Partai kemudian dianggap sebagai "jaringan komunikasi” yang secara fungsional mengkhususkan diri dalam pengumpulan komunikasi politik untuk suatu pemerintahan.” Ekspresif diartikan sebagai bentuk pluralisme partai-partai dalam sistem kepartaian selagi penyaluran merupakan proses lanjutan dari ekspresi berupa konsolidasi atau persatuan partai-partai karena dalam sistem komunikasi ekspresif akan memungkinkan warga berkomunikasi dengan negara sehingga rakyat dan pemerintah saling terhubung dan menciptakan negara tetap terkendali.
Hal ini perlu dilakukan sebagai upaya mencapai salah satu indikator demokrasi yang berkualitas yaitu vertical accountability (pertanggungjawaban partai politik kepada rakyat) dan horizontal accountability (pertanggungjawaban antar internal maupun eksternal partai politik). Terlahir, sebagai sarana Sosialisasi Politik, Partai politik memainkan peran penting dalam mensosialisasikan nilai-nilai politik kepada masyarakat. Proses sosialisasi ini dilakukan melalui berbagai cara, seperti media massa, ceramah, kursus kader, dan lain sebagainya. Tujuannya adalah untuk menciptakan citra partai sebagai pejuang kepentingan umum (ini penting jika dikaitkan dengan tujuan partai untuk menguasai pemerintahan melalui kemenangan dalam pemilihan umum).
Oleh karena itu, partai harus memperoleh dukungan seluas mungkin, dan partai berkepentingan agar para pendukungnya mempunyai solidaritas yang kuat dengan partainya), mendidik anggota partai menjadi warga negara yang bertanggung jawab (sebagai warga negara dan menempatkan kepentingan sendiri di bawah kepentingan nasional), dan di negara-negara yang baru merdeka, partai politik juga berperan dalam memupuk identitas nasional dan integrasi nasional.
Sekiranya itulah fungsi-fungsi yang harus diperhatikan bukan hanya oleh PPP sebagai partai politik yang sudah lama berdiri dan sudah banyak mendapatkan tantangan dalam mempertahankan eksistensinya di kancah perpolitikan Indonesia, namun juga hal ini perlu menjadi perhatian lebih bagi partai-partai cilik yang baru muncul dan berkembang sebagai entitas politik dalam pusaran demokrasi Indonesia.
Sistem kepartaian muncul untuk mengatasi masalah mendasar dalam demokrasi yaitu mendamaikan kepentingan individu dengan kebaikan masyarakat. Pluralisme partai, yang mencakup berbagai sudut pandang dalam proses politik, dipandang sebagai cara untuk mencegah dominasi satu partai tunggal dan memastikan representasi berbagai kepentingan dalam masyarakat.
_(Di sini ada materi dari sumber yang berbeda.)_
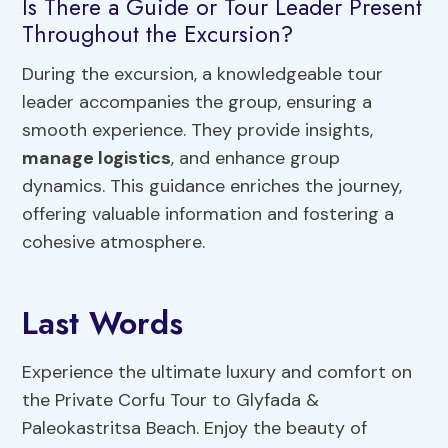
Is There a Guide or Tour Leader Present
Throughout the Excursion?
During the excursion, a knowledgeable tour
leader accompanies the group, ensuring a
smooth experience. They provide insights,
manage logistics
, and enhance group
dynamics. This guidance enriches the journey,
offering valuable information and fostering a
cohesive atmosphere.
Last Words
Experience the ultimate luxury and comfort on
the Private Corfu Tour to Glyfada &
Paleokastritsa Beach. Enjoy the beauty of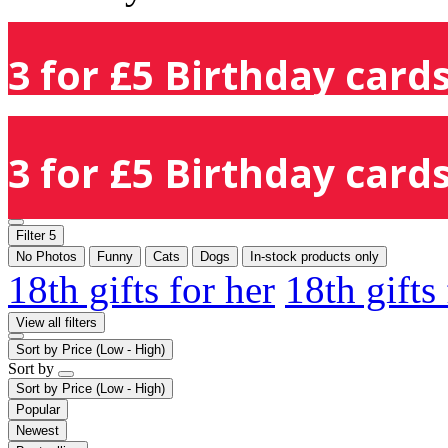
3 for £5 Birthday cards
3 for £5 Birthday cards
Filter
5
No Photos
Funny
Cats
Dogs
In-stock products only
18th gifts for her
18th gifts
View all filters
Sort by
Price (Low - High)
Sort by
Sort by
Price (Low - High)
Popular
Newest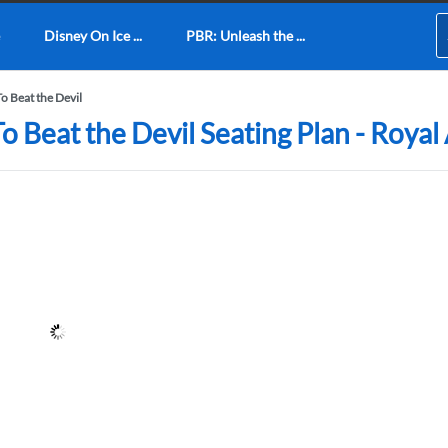
Disney On Ice ...
PBR: Unleash the ...
o Beat the Devil
o Beat the Devil Seating Plan - Royal 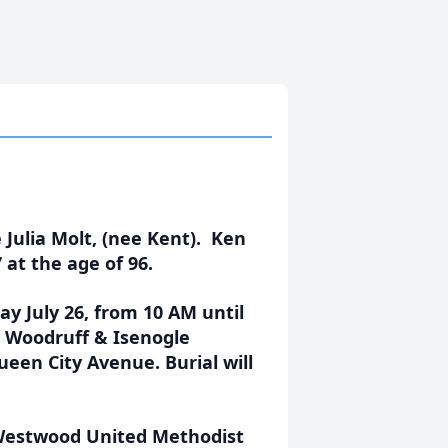
Julia Molt, (nee Kent). Ken
 at the age of 96.
ay July 26, from 10 AM until
t, Woodruff & Isenogle
een City Avenue. Burial will
 Westwood United Methodist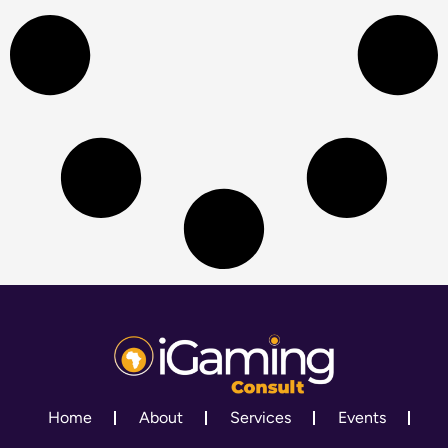
Home
About
Services
Events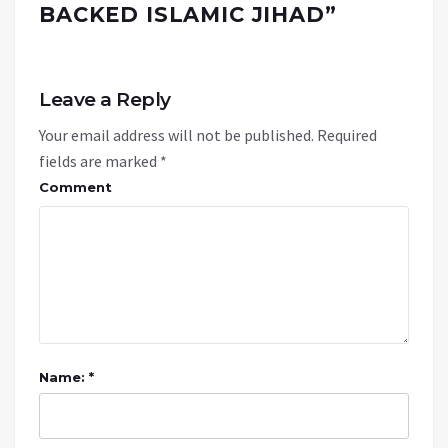
BACKED ISLAMIC JIHAD
”
Leave a Reply
Your email address will not be published.
Required
fields are marked
*
Comment
Name: *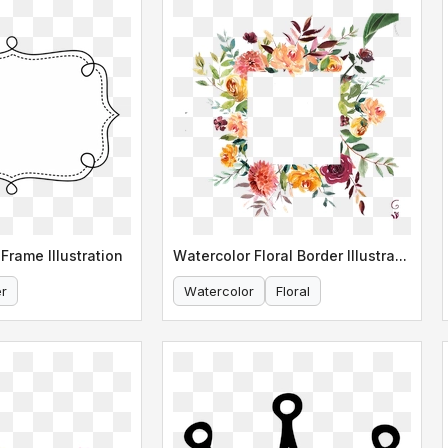
Frame Illustration
Watercolor Floral Border Illustration
r
Watercolor
Floral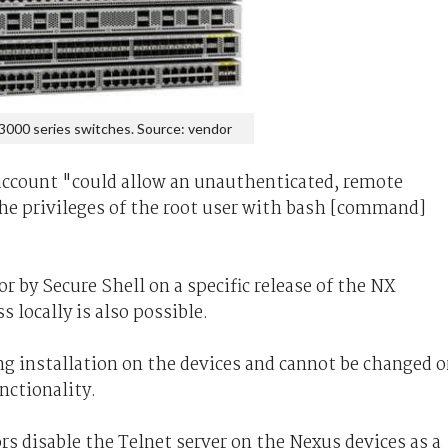
3000 series switches. Source: vendor
 account "could allow an unauthenticated, remote
 the privileges of the root user with bash [command]
or by Secure Shell on a specific release of the NX
 locally is also possible.
ing installation on the devices and cannot be changed o
nctionality.
 disable the Telnet server on the Nexus devices as a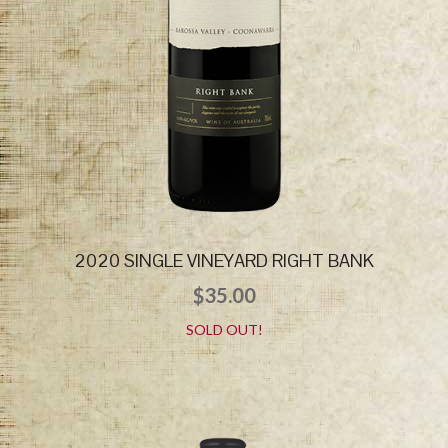
2020 SINGLE VINEYARD RIGHT BANK
$
35.00
SOLD OUT!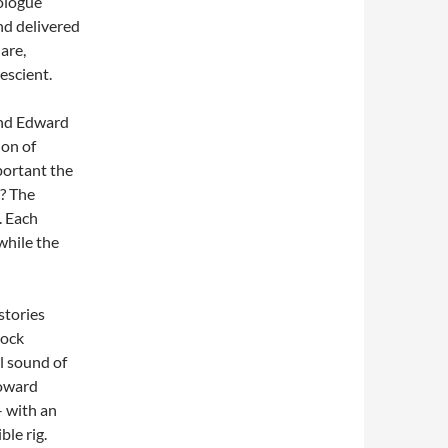
nologue
and delivered
are,
escient.
and Edward
ion of
ortant the
)? The
. Each
while the
stories
rock
l sound of
Howard
– with an
le rig.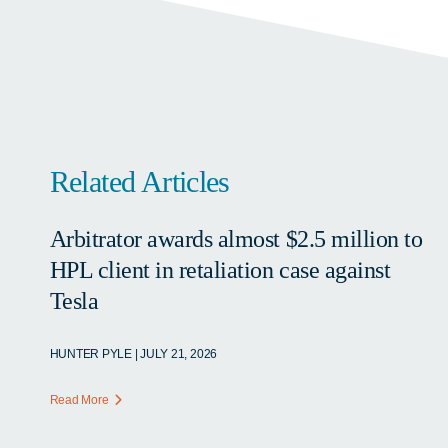
Related Articles
Arbitrator awards almost $2.5 million to
HPL client in retaliation case against
Tesla
HUNTER PYLE | JULY 21, 2026
Read More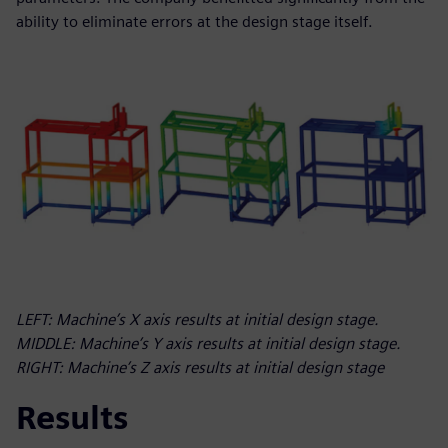
ability to eliminate errors at the design stage itself.
LEFT: Machine’s X axis results at initial design stage.
MIDDLE: Machine’s Y axis results at initial design stage.
RIGHT: Machine’s Z axis results at initial design stage
Results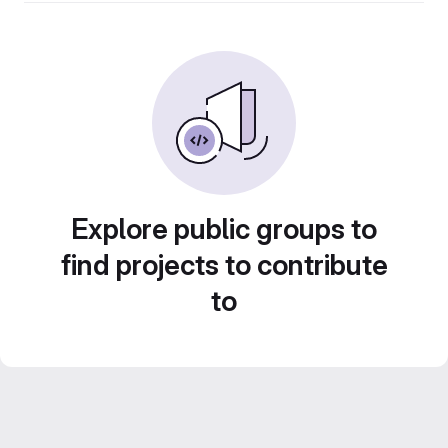
Explore public groups to
find projects to contribute
to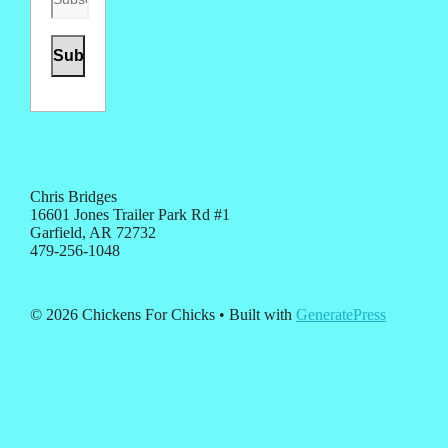
Chris Bridges
16601 Jones Trailer Park Rd #1
Garfield, AR 72732
479-256-1048
© 2026 Chickens For Chicks
• Built with
GeneratePress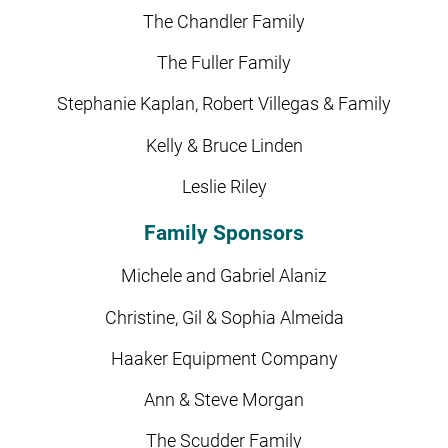
The Chandler Family
The Fuller Family
Stephanie Kaplan, Robert Villegas & Family
Kelly & Bruce Linden
Leslie Riley
Family Sponsors
Michele and Gabriel Alaniz
Christine, Gil & Sophia Almeida
Haaker Equipment Company
Ann & Steve Morgan
The Scudder Family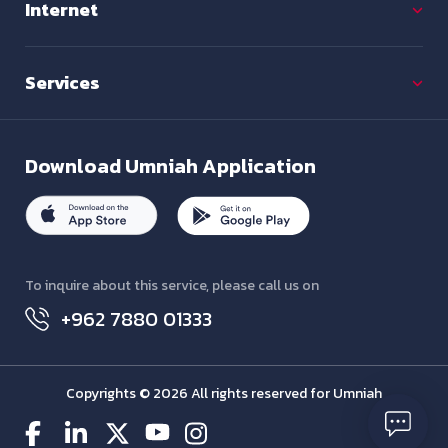
Internet
Services
Download
Umniah Application
To inquire about this service, please call us on
+962 7880 01333
Copyrights © 2026 All rights reserved for Umniah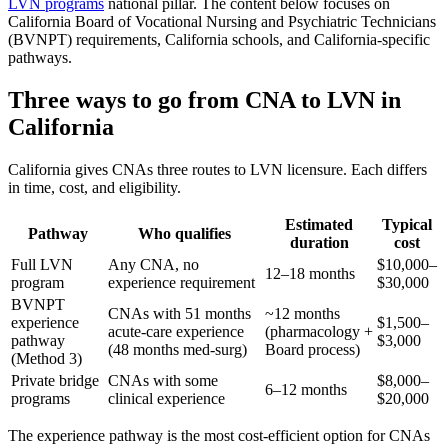
LVN programs
national pillar. The content below focuses on
California Board of Vocational Nursing and Psychiatric Technicians
(BVNPT) requirements, California schools, and California-specific
pathways.
Three ways to go from CNA to LVN in
California
California gives CNAs three routes to LVN licensure. Each differs
in time, cost, and eligibility.
Estimated
Typical
Pathway
Who qualifies
duration
cost
Full LVN
Any CNA, no
$10,000–
12–18 months
program
experience requirement
$30,000
BVNPT
CNAs with 51 months
~12 months
experience
$1,500–
acute-care experience
(pharmacology +
pathway
$3,000
(48 months med-surg)
Board process)
(Method 3)
Private bridge
CNAs with some
$8,000–
6–12 months
programs
clinical experience
$20,000
The experience pathway is the most cost-efficient option for CNAs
Partai akan bekerja dengan baik apabila mampu menyeimbangkan kepentingan umum dan kepentingan partai.
Dalam sistem kepartaian dijelaskan bahwa partai yang hanya mewakili sebagian kecil masyarakat dianggap "buruk" karena tidak mampu mewakili keseluruhan yang baik. Namun, kembali lagi fungsi partai politik akan bergantung pada kondisi atau latar belakang suatu negara. Partai politik memiliki peran penting dalam sistem politik Indonesia, dengan berbagai fungsi yang mereka emban. Parliamentary Threshold menjadi mekanisme yang mengatur keberadaan partai politik dalam sistem kepartaian Indonesia, meskipun telah menuai kritik terutama terkait dengan representasi politik yang lebih inklusif. Analisis kegagalan Partai Persatuan Pembangunan (PPP) dalam pemilu era reformasi menunjukkan betapa pentingnya pemahaman terhadap sistem kepartaian dalam konteks perubahan politik di Indonesia.